Dorsheimer vividly recalls a pitched firefight after recovering from his illness. He watched one of his fellow soldiers die from a bullet fired from a nearby village. Suddenly, two American jets zoomed by at low altitude and dropped canisters of napalm on the village, incinerating everything.

“No fireworks display can do what these two canisters did,” says Dorsheimer. But the attacks ceased.

This young soldier would survive several more firefights and a bout of malaria. Dorsheimer received several ribbons and a letter of commendation for his service, but he is quick to dismiss any notion that he was a hero.

“I didn’t do more than any of the guys beside me. People back at base camp wrote this stuff up to try to build morale,” he insists.

Despite everything he endured and all his unpleasant memories, Dorsheimer has built a successful postwar life. He retired in 2011 after working 22 years for Coca-Cola, and he has been married to his wife, Fran, for 28 years. Their son, Sage, currently lives in Williamsburg, Virginia.

Like many Vietnam veterans, Dorsheimer has found it difficult for other people to relate to his wartime experiences.

“For 46, 47 years, I didn’t talk about it because no one cared.
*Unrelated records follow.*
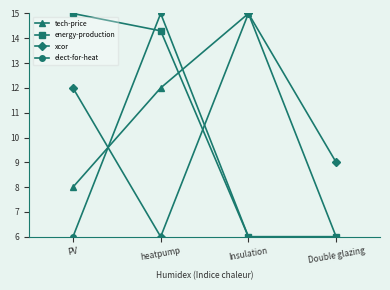

Where is the first local maximum for elect-for-heat?

heatpump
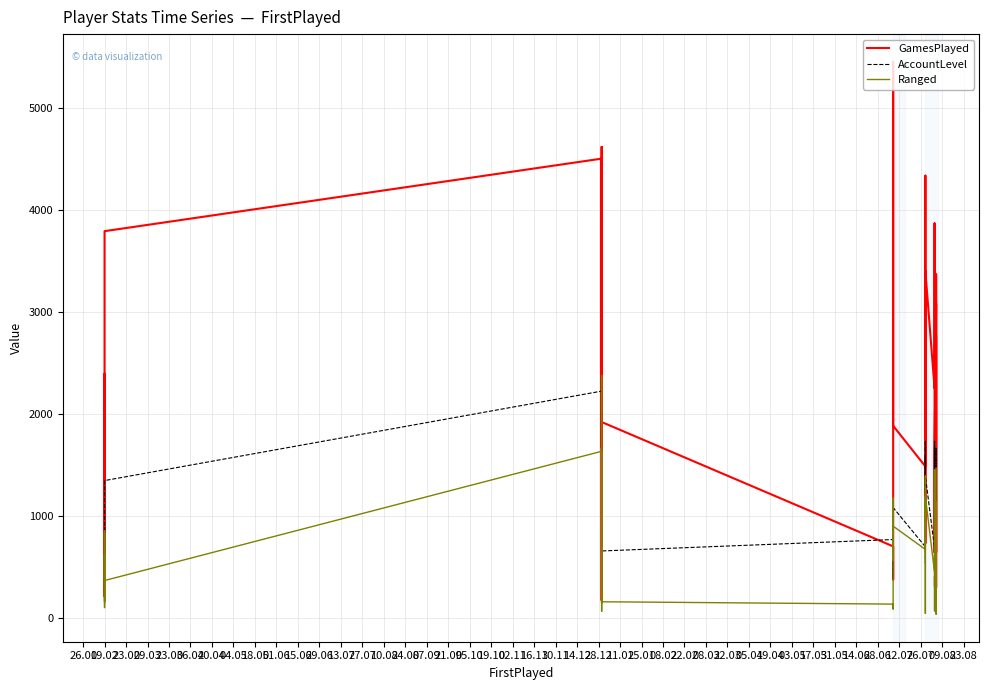

What is the label of the 3rd point from the right?

28.06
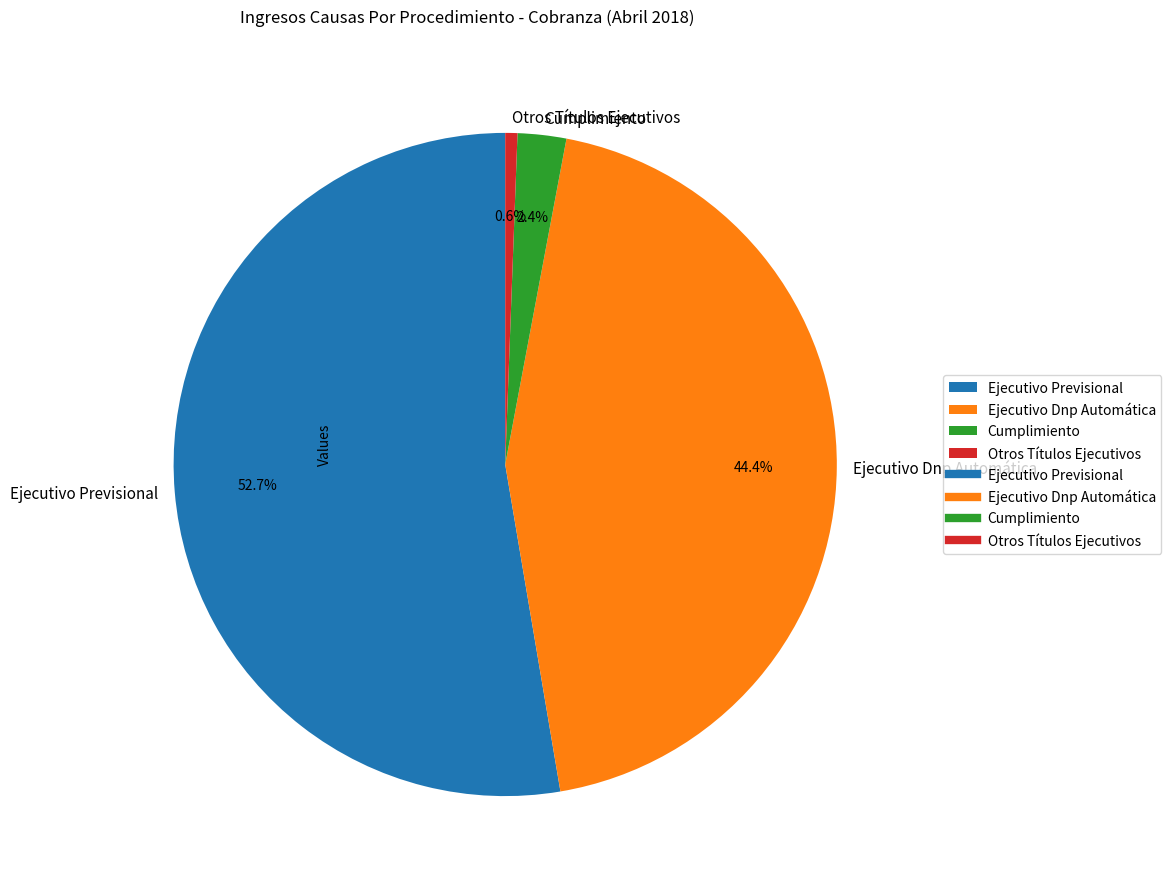

Approximately how many times larger is the value at Cumplimiento compared to Ejecutivo Dnp Automática?

0.1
Even the veterans [here in town] really didn’t acknowledge us at the Legion and the VFW. Yeah, they signed us up, but they told us, ‘That’s not a real war.’ Yeah, tell that to the 58,000 people who died.”

But like most Vietnam veterans, his war experiences remain a defining part of his life.

“I was 19 when I landed, 20 when I left. I’m proud of my service, as is my father, my grandfather, and my brother. I’m not proud of some of the things that we did. We did some really nasty things.”

 

Derry Township resident Robert Naeye writes regularly for The Hummelstown Sun.